New Study Links Alzheimer’s Cases to a Gene Variation
A recent study indicates that over 90% of Alzheimer’s cases may be linked to variations in a single gene and the protein it produces. This new insight suggests that targeting this gene could help prevent the disease in most individuals.
The gene in focus, APOE, has long been tied to the risk of developing Alzheimer’s. What’s particularly interesting in this study is how the different variations of APOE have been examined in relation to Alzheimer’s risk. It appears that the specific APOE variant we inherit might play a more critical role than previously thought.
Researchers from University College London (UCL) revisited the three main variations of the APOE gene: ε2 (which seems to offer some protection against cognitive decline), ε3 (viewed historically as neutral), and ε4 (known to heighten Alzheimer’s risk significantly).
Analyzing data from genetic records of nearly 470,000 individuals, the researchers discovered that ε3 isn’t truly neutral; rather, it acts as a significant risk factor. This finding might not have been recognized earlier since ε3 is the most common variant, appearing in about 75% of people.
“When evaluating the roles of ε3 and ε4, it becomes clear that APOE can have an impact on nearly all Alzheimer’s cases,” observes Dylan Williams, a genetic epidemiologist at UCL.
“While the ε4 variant is known as harmful, much of the disease wouldn’t occur without considering the influence of the prevalent ε3 allele, which has often been mischaracterized as neutral in terms of its risk for Alzheimer’s.”
Individuals inherit two copies of the APOE gene, one from each parent, leading to six potential combinations. The ε2 / ε2 combination is most protective against Alzheimer’s, while ε4 / ε4 significantly raises the risk. Most people fall somewhere in between based on their unique genetic inheritance.

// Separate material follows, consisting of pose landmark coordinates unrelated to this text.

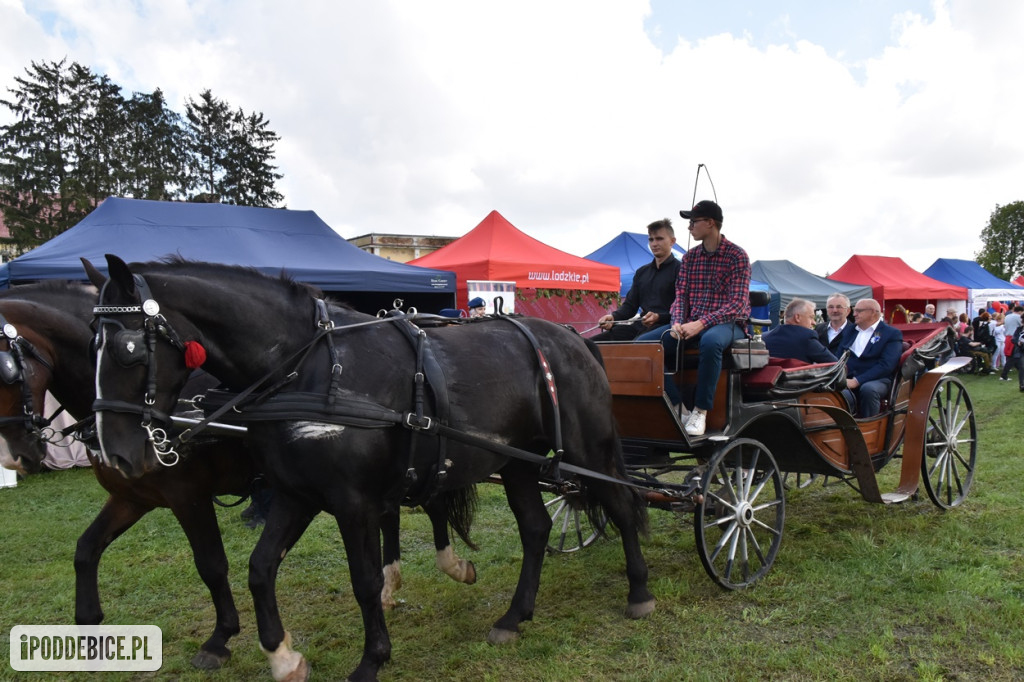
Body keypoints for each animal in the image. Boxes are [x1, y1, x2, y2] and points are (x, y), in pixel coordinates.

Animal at [0, 280, 475, 667]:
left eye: (5, 371)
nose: (17, 457)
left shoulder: (188, 495)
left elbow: (211, 564)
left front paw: (220, 639)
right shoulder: (131, 497)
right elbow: (86, 550)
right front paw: (88, 633)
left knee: (432, 503)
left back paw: (450, 565)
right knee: (395, 513)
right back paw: (392, 584)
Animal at [88, 254, 651, 679]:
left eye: (127, 349)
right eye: (93, 344)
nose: (115, 453)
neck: (308, 367)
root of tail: (576, 339)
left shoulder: (352, 504)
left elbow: (363, 580)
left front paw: (371, 660)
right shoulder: (295, 495)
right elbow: (259, 569)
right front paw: (284, 657)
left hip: (588, 450)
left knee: (623, 505)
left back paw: (640, 591)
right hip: (516, 463)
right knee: (535, 529)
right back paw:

This specific APOE combination impacts how the associated protein functions, which in turn affects various brain activities that relate to Alzheimer’s, such as neuron repair, inflammation management, and clearing away amyloid-beta protein plaques.
The researchers propose that focusing on this gene or its protein products could be a strategy to prevent Alzheimer’s from developing in the first place, potentially lowering the risk to levels associated with ε2 / ε2.
“Targeting the APOE gene directly, or the pathways linking it to the disease, could significantly help prevent or treat the majority of Alzheimer’s cases,” adds Williams.
Interestingly, the implications may extend even further: nearly half of all dementia cases might be connected to the APOE gene, according to their findings.
However, these genetic risks don’t operate in a vacuum. Environmental and lifestyle factors, like obesity, social isolation, and inadequate sleep, likely interact with genetic risks in complex ways that we’re still trying to piece together.
Nevertheless, this study emphasizes that the presence of ε3 and ε4 variants plays a more significant role than previously believed.
“Without the contributions of APOE ε3 and ε4, many cases of Alzheimer’s are unlikely to occur, regardless of other inherited traits or life experiences,” Williams states based on their population data.
There’s still a long road ahead for researchers aiming to explore the potential of APOE. Gene targeting doesn’t come easily, and any gene therapies need to be approached with caution.
Yet, these findings could mark a notable shift in Alzheimer’s research, which has faced challenges in uncovering effective treatments.
“For complex diseases like Alzheimer’s, there are likely multiple avenues to reduce the risk,” Williams notes. “We should investigate a variety of strategies that could alter the risk of Alzheimer’s and dementia, including those tied to APOE.”
This research has been published in NPJ Dementia.